(EXTRACTED DATA)
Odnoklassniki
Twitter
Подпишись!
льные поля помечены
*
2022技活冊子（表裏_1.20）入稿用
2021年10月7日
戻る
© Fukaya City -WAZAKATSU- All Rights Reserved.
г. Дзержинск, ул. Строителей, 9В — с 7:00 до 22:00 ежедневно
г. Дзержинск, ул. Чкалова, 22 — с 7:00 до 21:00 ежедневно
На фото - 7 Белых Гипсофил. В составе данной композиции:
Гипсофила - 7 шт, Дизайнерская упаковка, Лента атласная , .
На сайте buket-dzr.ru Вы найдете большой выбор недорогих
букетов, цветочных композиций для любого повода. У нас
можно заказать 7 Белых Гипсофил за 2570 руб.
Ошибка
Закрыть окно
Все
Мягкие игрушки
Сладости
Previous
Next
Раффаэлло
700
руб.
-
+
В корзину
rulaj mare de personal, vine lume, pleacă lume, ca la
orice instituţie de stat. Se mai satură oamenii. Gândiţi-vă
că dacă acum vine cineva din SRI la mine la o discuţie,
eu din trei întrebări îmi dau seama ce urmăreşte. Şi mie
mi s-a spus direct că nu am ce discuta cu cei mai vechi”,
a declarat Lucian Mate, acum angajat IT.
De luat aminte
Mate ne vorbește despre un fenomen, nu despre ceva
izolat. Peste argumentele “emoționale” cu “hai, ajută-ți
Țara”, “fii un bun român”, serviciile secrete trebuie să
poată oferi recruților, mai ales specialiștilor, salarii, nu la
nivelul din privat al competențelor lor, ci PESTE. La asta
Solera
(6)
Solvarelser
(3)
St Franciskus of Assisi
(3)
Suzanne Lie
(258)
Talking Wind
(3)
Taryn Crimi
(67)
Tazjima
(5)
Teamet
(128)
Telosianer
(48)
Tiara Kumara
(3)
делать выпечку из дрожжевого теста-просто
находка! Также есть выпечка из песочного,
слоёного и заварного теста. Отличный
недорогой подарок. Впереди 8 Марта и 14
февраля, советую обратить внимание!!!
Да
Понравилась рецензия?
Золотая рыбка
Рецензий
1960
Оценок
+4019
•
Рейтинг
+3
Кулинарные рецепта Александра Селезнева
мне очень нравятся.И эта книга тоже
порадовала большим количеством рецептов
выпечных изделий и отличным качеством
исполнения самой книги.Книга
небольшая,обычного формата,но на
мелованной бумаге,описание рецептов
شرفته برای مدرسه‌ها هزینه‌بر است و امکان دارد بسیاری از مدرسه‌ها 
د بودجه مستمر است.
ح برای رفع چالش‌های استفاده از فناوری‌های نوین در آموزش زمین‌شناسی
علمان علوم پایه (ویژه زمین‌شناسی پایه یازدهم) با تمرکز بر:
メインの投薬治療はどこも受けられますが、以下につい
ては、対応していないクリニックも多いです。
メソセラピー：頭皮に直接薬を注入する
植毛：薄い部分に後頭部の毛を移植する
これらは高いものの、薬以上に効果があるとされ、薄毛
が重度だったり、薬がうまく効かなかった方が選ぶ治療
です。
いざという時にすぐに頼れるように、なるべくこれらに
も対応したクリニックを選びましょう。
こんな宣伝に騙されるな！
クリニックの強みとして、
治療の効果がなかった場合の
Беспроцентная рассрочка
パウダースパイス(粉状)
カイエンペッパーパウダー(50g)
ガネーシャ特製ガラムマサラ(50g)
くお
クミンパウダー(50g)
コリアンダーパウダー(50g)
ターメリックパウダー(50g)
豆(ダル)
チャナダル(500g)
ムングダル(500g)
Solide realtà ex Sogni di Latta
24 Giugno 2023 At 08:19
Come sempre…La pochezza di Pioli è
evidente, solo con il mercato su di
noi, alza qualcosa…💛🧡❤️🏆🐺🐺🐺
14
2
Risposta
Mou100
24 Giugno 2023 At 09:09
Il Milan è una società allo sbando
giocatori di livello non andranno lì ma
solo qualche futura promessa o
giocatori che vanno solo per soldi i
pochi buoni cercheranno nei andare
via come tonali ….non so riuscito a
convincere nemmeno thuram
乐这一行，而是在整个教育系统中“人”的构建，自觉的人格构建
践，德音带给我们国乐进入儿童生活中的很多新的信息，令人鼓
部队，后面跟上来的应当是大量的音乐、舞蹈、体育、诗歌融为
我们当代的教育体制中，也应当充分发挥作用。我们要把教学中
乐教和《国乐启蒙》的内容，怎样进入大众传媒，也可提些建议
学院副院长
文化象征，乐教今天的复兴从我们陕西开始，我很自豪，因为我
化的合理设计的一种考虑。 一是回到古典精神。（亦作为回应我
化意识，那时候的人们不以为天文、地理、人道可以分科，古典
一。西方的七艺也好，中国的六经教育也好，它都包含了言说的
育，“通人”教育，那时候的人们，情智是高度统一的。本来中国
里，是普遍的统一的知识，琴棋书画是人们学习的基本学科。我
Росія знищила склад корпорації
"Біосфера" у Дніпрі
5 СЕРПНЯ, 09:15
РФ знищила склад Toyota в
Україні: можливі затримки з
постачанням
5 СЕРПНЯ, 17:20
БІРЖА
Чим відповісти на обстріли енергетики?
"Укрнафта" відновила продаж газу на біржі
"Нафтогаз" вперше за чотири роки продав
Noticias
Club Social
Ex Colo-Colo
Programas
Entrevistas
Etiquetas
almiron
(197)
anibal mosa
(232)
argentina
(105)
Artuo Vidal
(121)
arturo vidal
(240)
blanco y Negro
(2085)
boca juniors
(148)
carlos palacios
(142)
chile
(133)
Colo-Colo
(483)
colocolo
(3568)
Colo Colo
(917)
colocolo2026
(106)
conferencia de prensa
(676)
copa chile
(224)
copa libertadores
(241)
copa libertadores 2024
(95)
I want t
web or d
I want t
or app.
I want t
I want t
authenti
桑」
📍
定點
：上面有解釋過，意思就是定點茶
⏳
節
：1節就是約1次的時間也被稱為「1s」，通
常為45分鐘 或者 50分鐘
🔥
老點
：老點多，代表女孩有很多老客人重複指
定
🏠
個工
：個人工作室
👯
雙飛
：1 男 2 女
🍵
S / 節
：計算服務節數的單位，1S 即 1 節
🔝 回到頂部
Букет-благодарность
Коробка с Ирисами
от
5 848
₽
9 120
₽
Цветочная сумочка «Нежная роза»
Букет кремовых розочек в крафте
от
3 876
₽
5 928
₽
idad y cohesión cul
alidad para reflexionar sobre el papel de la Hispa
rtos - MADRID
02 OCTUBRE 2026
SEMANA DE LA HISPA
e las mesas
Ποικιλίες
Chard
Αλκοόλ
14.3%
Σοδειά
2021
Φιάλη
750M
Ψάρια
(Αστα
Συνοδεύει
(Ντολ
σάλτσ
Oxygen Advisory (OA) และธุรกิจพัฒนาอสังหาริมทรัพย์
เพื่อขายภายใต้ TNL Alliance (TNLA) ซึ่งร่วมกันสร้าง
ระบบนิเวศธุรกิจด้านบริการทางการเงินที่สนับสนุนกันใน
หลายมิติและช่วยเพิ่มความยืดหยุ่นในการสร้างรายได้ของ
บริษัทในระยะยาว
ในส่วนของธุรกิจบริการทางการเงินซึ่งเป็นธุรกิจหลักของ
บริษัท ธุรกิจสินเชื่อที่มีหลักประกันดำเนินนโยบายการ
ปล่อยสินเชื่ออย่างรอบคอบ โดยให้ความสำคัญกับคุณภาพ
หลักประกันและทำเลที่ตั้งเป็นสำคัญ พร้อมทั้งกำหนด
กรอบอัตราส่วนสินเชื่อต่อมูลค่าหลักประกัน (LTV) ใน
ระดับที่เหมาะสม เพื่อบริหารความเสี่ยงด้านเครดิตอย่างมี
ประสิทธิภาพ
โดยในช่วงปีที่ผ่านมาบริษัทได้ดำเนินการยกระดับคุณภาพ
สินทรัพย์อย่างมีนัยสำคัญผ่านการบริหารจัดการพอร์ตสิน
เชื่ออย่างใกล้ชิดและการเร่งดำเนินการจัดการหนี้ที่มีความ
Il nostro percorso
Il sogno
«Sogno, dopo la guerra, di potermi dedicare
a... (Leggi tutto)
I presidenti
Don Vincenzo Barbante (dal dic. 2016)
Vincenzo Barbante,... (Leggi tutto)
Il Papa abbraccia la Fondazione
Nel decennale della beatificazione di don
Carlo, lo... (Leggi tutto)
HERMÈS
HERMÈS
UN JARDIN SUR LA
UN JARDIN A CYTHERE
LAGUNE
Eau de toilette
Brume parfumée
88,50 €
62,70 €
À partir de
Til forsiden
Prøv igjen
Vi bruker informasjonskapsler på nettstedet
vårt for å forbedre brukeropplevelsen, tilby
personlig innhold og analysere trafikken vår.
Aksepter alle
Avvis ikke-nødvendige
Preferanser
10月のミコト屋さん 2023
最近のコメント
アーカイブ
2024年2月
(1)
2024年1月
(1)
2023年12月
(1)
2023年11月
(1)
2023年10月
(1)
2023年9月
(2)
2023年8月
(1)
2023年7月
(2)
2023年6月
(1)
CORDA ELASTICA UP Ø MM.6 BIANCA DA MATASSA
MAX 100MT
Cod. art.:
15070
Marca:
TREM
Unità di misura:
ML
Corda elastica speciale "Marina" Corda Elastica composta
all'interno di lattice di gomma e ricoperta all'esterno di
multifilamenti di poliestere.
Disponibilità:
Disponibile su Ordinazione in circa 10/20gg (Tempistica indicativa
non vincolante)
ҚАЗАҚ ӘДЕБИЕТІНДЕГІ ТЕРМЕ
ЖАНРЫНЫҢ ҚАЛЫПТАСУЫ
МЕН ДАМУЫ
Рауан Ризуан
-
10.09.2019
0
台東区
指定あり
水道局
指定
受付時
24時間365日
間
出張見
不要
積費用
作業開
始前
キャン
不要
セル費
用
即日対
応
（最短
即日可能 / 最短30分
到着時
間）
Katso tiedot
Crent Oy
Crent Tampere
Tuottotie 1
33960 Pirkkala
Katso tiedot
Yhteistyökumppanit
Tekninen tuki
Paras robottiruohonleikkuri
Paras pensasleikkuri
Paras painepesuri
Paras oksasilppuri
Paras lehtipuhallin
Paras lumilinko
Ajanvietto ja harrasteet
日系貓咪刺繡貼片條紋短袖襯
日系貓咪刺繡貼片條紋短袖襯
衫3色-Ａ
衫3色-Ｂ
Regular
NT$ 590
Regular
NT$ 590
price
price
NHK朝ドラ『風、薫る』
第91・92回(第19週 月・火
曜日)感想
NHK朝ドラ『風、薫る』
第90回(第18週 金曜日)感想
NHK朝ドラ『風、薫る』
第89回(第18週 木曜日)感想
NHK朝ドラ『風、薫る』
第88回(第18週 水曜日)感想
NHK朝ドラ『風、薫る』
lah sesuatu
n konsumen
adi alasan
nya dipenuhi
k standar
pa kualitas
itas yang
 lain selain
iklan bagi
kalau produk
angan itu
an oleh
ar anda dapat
(End EXTRACTED DATA)
_EXERCISE PROMPT:_
Check every line of the data above for the string "Leggi", and copy those that have it.

_ANSWER TO THE EXERCISE:_
a... (Leggi tutto)
Vincenzo Barbante,... (Leggi tutto)
Carlo, lo... (Leggi tutto)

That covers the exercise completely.